* _Exercise description_: Nothing but the lines from the one containing "high-resolution micrograph shows" through the one containing "(3,3'-diaminobenzidine) immunohistochemical staining", both included, should be given again, each exactly as written below.

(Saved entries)
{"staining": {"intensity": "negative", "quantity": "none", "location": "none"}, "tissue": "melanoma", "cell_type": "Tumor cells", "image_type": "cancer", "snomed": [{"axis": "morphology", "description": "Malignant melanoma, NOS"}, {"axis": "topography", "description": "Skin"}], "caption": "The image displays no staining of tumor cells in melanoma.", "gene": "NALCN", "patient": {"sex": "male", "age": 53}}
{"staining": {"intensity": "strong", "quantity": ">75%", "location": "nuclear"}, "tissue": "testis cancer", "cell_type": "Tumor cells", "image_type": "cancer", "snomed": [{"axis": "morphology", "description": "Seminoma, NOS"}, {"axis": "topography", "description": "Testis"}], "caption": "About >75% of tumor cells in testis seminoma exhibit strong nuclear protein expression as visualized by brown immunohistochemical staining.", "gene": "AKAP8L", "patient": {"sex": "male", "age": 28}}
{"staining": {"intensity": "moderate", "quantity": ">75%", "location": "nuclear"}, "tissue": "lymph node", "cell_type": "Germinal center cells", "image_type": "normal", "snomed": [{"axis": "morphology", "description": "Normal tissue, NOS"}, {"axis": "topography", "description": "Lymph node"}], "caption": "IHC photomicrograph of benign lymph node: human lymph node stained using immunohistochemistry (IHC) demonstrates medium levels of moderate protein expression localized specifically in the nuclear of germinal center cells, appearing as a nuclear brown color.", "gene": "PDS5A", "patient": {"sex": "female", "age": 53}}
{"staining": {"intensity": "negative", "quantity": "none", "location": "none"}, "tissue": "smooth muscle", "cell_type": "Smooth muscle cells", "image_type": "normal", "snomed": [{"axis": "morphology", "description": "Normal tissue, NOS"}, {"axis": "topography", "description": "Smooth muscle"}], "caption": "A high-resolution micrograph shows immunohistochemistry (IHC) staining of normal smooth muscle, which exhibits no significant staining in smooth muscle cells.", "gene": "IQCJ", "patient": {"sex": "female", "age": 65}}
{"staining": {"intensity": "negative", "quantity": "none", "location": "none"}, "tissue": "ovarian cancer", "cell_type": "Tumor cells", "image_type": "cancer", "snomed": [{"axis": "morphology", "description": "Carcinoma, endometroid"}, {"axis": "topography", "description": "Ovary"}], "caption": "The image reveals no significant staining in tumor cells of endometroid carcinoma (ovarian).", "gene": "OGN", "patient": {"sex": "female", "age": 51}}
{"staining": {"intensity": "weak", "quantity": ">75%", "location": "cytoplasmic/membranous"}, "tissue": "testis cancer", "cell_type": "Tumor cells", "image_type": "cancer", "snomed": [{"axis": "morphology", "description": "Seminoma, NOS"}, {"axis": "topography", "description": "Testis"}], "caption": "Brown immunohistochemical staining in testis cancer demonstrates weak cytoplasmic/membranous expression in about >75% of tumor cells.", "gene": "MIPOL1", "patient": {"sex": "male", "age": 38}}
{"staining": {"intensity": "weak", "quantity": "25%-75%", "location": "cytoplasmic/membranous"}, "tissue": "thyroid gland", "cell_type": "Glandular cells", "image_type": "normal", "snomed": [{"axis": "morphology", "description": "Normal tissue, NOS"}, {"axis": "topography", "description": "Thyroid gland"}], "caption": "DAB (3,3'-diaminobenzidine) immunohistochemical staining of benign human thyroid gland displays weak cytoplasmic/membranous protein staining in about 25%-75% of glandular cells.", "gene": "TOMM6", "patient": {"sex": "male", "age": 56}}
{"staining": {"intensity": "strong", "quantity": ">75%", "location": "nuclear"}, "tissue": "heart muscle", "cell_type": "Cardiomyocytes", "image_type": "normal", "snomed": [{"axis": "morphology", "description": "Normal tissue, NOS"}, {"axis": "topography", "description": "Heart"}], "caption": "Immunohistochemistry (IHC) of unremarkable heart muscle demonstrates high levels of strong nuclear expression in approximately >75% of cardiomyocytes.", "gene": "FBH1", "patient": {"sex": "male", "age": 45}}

* _Solution below_:
{"staining": {"intensity": "negative", "quantity": "none", "location": "none"}, "tissue": "smooth muscle", "cell_type": "Smooth muscle cells", "image_type": "normal", "snomed": [{"axis": "morphology", "description": "Normal tissue, NOS"}, {"axis": "topography", "description": "Smooth muscle"}], "caption": "A high-resolution micrograph shows immunohistochemistry (IHC) staining of normal smooth muscle, which exhibits no significant staining in smooth muscle cells.", "gene": "IQCJ", "patient": {"sex": "female", "age": 65}}
{"staining": {"intensity": "negative", "quantity": "none", "location": "none"}, "tissue": "ovarian cancer", "cell_type": "Tumor cells", "image_type": "cancer", "snomed": [{"axis": "morphology", "description": "Carcinoma, endometroid"}, {"axis": "topography", "description": "Ovary"}], "caption": "The image reveals no significant staining in tumor cells of endometroid carcinoma (ovarian).", "gene": "OGN", "patient": {"sex": "female", "age": 51}}
{"staining": {"intensity": "weak", "quantity": ">75%", "location": "cytoplasmic/membranous"}, "tissue": "testis cancer", "cell_type": "Tumor cells", "image_type": "cancer", "snomed": [{"axis": "morphology", "description": "Seminoma, NOS"}, {"axis": "topography", "description": "Testis"}], "caption": "Brown immunohistochemical staining in testis cancer demonstrates weak cytoplasmic/membranous expression in about >75% of tumor cells.", "gene": "MIPOL1", "patient": {"sex": "male", "age": 38}}
{"staining": {"intensity": "weak", "quantity": "25%-75%", "location": "cytoplasmic/membranous"}, "tissue": "thyroid gland", "cell_type": "Glandular cells", "image_type": "normal", "snomed": [{"axis": "morphology", "description": "Normal tissue, NOS"}, {"axis": "topography", "description": "Thyroid gland"}], "caption": "DAB (3,3'-diaminobenzidine) immunohistochemical staining of benign human thyroid gland displays weak cytoplasmic/membranous protein staining in about 25%-75% of glandular cells.", "gene": "TOMM6", "patient": {"sex": "male", "age": 56}}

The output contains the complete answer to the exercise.